▶ [ACTION ITEM A]: According to the passage on school push-outs, how many suspensions did the California Defense Fund count for children in California public schools in the 2010-2011 school year?
▶ [ACTION ITEM B]: Pick up the passage on school push-outs after its final sentence and carry it forward.

▶ [PASSAGE SHOWN]:
However, Tanisha felt like there was nothing she could do to prevent being late and feels that her truancies should have been discussed.

Ronnie Dunmore was expelled when he was in high school. He attended Manual Arts High School (Los Angeles) from 2009-2010, and was expelled after his first offense. “I was caught in the middle of a race riot,” he says.  According to Dunmore, the school pushed him out because he was perceived as a threat.

Amidst school push outs, there is a plethora of contributing factors: youth are discouraged by schools, and invited to a life of crime. Take Andrea Vargas for example: Vargas is a young Hispanic woman and a current high school student living in a group home. 

“I was a foster child, so growing up, we moved a lot, and because I moved so many times, as far as being enrolled in school, it made me miss out on a lot of work. Besides that, I felt brushed to the side, and wouldn’t go to school for months at a time.”

According to the California Defense Fund, there were over 700,000 suspensions given to children attending public schools in California in the 2010-2011 school year. The Defense Fund found that when a child is removed from the classroom for disciplinary action, it could result in “hours, days or weeks of lost instructional time and is more often occurring at schools primarily attended by children of color.”

▶ [SUPPLIED DATA]:
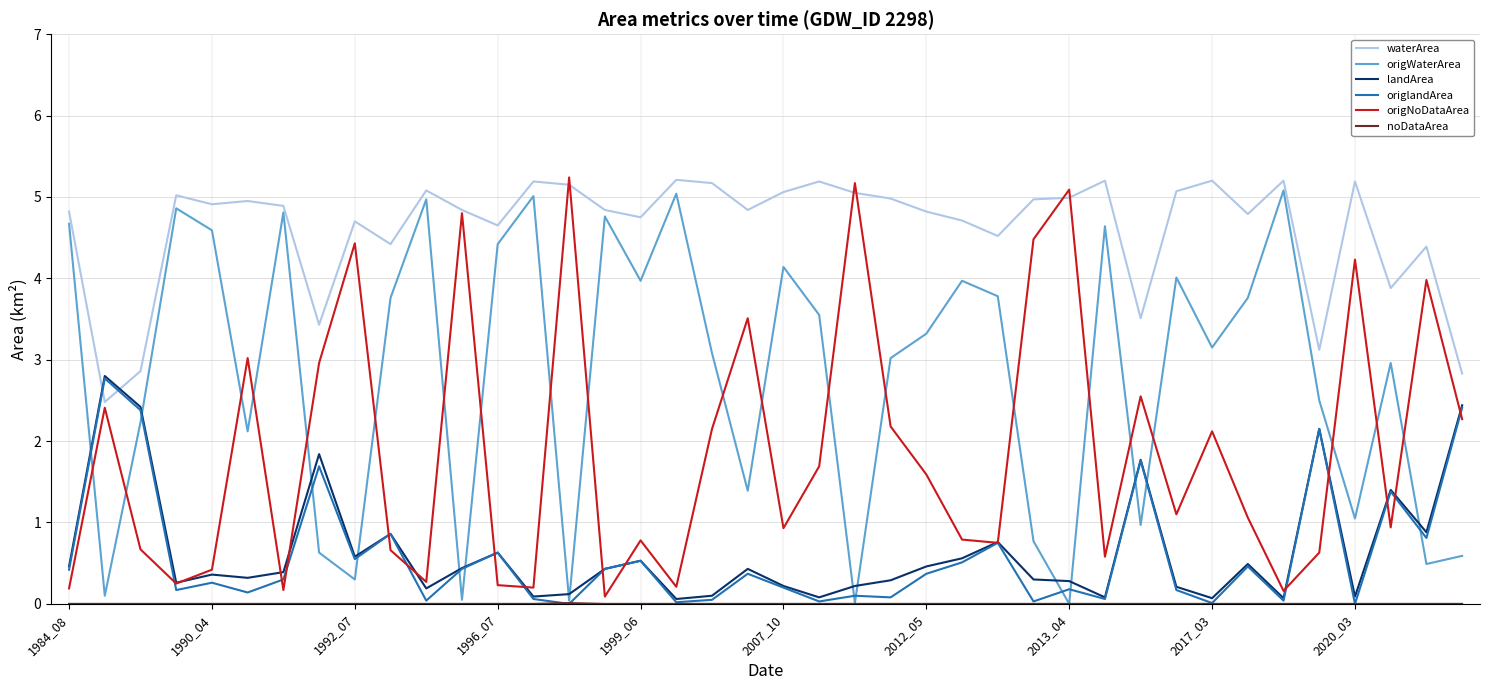

What is the maximum value shown in the chart?

5.2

▶ [TASK RESULT A]: Over 700,000.

▶ [TASK RESULT B]:
A second Defense Fund studyfinds that the overuse of suspensions and expulsions on students can contribute to academic and social disengagement, which in turn could "that increases the likelihood of additional disciplinary exclusions, academic failure, and eventually, drop-out or push-out.

SEE ALSO: 'For More Teens, Arrests by Police Replace School Discipline'

These impacted youth, joined with organizers brainstormed possible solutions such as a change in school curriculum, less harmful disciplinary action and options for counseling. Although community organizers attribute the pipeline as a result of stigmatizing and punishing certain behaviors, school officials say that they resist suspending and expelling students, and only do so under extenuating circumstances.

Shawn Ashley, principal at Jordan High School Long Beach says, “I think there’s two victims in this case, one victim is the young man or the young woman that is disrupting the class, they’re a victim of their behavior because they are preventing themselves from getting an education, but we also have a responsibility to the other 37 kids who are sitting in that class.”

Aside from securing the classroom from disruptive behavior, discipline is also based on privilege and reputation.

Jack Graham, Deputy Probation Officer Jordan high school of Long Beach has dealt with every kind of student, “Usually, if the kid is in violation of a school policy-get’s into a fight, and that’s not his first time, usually they give him a day’s suspension.”

He says, “I have kids on my caseload that are first time offenders, making good grades in school, both parents in the household. Then I have kids on my caseload who come from single-parent households, don’t have the support, get involved with gangs and become a criminal.”

Graham believes that a child should be responsible for their behavior, and holds them accountable for their behavior.

“We try not to suspend students, we try and use detention, we try and use counseling, we try and use a number of things before we get to suspension,” says Principal Ashley at Jordan High. However, he confirms that students of color are suspended at a greater rate.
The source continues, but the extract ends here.